Sierra Club Director on Ferzan’s departure: ‘Good riddance’


Earlier today, Gov. Chris Christie announced that Marc Ferzan — the “storm czar” widely lauded for guiding New Jersey to safe refuge in the aftermath of Hurricane Sandy — is stepping down from his post as head of the Office of Recovery and Rebuilding. For the most part, reactions to the announcement have been bittersweet.

That is, with the exception of Sierra Club Director Jeff Tittel. His response?

Good riddance.

“As New Jersey’s Sandy Czar he should have abdicated a long time ago. Calling him the Rebuild Czar was an oxymoron since he so mishandled and delayed our efforts after Hurricane Sandy,” Tittel said. “The programs were so mismanaged and there were so many delays with so many people still out of their homes. Hurricane Sandy was a disaster, but also Ferzan’s handlings of our efforts afterwards have also been a disaster.”

Tittel, a vocal critic of New Jersey’s handling of Hurricane Sandy response and recovery efforts, aired out his beef with Ferzan in an email and in PolitickerNJ’s office earlier today. He criticized the state for its sluggish rebound in the wake of the storm, which he says has led to the unmet needs of thousands of residents and billions in unspent aid.

A lot of it, he noted, has to do with a lack transparency.

“We have seen failure upon failure trying to get New Jersey moving forward and back on its feet,” Tittel added. “Mr. Ferzan was a symbol of arrogance and frustration because he refused to meet with people impacted by Sandy and even the legislature. He very rarely even spoke to the press. For more than a year he barely came out of his office. There was clearly a lack of transparency and accountability. As Czar he was Ferzan the Frustrating.”

Ferzan was appointed Executive Director of the Office when it was created in late 2012, and during his tenure was charged with the distribution of billions in Sandy aid money throughout the state. According to Christie’s administration, he helped lead the redevelopment of boardwalks up and down the coast and launch a number of initiatives to help storm victims.

But Tittle argues more could be done — and indeed has been done, in places like New York, which received almost double the amount of aid New Jersey did, partly because it based its recovery efforts on “sound science” and not “political science,” he said. He notes that the state has manage to utilize only one-third of a second round of recovery funds awarded by the Department of Housing and Urban Development late last year, and that its new housing elevation program — touted by Christie in Keansburg this week — has only benefited some 200 people out of nearly 2,600 applicants.

At the same time, Christie has refused to address the issue of climate change, Tittle said, and has gone so far as to reject the idea that state agencies like New Jersey Transit need to prepare for future disasters brought on by its effects, such as rising sea levels along the coast.

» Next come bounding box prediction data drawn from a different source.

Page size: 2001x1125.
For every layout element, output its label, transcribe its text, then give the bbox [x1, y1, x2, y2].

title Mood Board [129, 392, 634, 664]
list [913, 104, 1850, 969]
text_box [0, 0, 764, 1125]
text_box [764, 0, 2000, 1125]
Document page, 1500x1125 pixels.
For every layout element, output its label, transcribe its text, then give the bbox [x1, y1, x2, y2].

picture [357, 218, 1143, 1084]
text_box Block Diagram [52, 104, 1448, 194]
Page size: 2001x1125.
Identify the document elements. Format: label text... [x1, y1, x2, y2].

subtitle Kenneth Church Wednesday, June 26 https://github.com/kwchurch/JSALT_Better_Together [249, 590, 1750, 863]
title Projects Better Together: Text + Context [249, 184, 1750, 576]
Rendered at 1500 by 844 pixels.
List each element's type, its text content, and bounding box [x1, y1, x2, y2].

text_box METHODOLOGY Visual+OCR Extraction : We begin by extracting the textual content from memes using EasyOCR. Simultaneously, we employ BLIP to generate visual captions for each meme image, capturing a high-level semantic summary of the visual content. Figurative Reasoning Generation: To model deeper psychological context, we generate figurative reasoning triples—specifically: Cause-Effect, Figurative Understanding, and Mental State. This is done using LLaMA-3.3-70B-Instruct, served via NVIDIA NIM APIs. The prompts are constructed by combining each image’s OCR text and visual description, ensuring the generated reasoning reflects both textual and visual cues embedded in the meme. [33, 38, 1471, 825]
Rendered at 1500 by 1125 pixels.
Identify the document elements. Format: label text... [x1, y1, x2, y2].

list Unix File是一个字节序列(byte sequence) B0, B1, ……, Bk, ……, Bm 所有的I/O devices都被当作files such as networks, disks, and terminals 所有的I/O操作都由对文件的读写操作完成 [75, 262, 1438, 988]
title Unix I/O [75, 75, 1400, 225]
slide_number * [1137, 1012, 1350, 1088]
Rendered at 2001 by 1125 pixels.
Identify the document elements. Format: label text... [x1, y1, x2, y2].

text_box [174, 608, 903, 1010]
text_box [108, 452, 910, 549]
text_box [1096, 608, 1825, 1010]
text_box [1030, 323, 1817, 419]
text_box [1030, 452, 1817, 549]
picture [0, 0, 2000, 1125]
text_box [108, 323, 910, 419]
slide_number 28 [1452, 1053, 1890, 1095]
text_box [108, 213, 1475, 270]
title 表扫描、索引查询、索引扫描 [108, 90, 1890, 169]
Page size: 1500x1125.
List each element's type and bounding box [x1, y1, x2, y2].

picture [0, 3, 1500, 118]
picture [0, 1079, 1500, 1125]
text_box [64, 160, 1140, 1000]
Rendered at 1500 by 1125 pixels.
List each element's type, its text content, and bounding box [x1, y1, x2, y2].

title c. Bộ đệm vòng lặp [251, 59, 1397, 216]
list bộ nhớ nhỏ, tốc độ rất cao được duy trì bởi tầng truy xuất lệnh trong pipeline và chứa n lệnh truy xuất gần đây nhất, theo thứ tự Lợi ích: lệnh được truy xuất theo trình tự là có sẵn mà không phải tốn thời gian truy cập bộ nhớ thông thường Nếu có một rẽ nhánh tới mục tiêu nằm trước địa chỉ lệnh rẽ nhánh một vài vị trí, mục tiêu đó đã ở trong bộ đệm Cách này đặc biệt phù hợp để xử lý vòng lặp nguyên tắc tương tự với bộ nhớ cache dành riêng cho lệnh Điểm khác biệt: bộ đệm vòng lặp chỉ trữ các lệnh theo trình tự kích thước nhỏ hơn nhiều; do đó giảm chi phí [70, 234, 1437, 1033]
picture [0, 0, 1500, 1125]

“New Jersey is the only coastal state who has not been doing adaptation or mitigation for climate change and sea level rise,” Tittle said, adding that Christie and Ferzan “have done a wonderful job cutting ribbons on the boardwalks, but have not helped to get people back into their homes.”

Ferzan is leaving the Office to support a career opportunity for his wife, and will be teaching at the Frank Batten School of Leadership and Public Policy at the University of Virginia. He will be succeeded by his second in command, Terrence Brody.

Tittel holds out little hope that the change in leadership will improve conditions.

“It does not matter who is charge when you are promoting policies that are not working or haven’t worked,” he said. “Afterall they are following the Christie agenda. What we need is not just a change in leadership, but a change in policy.”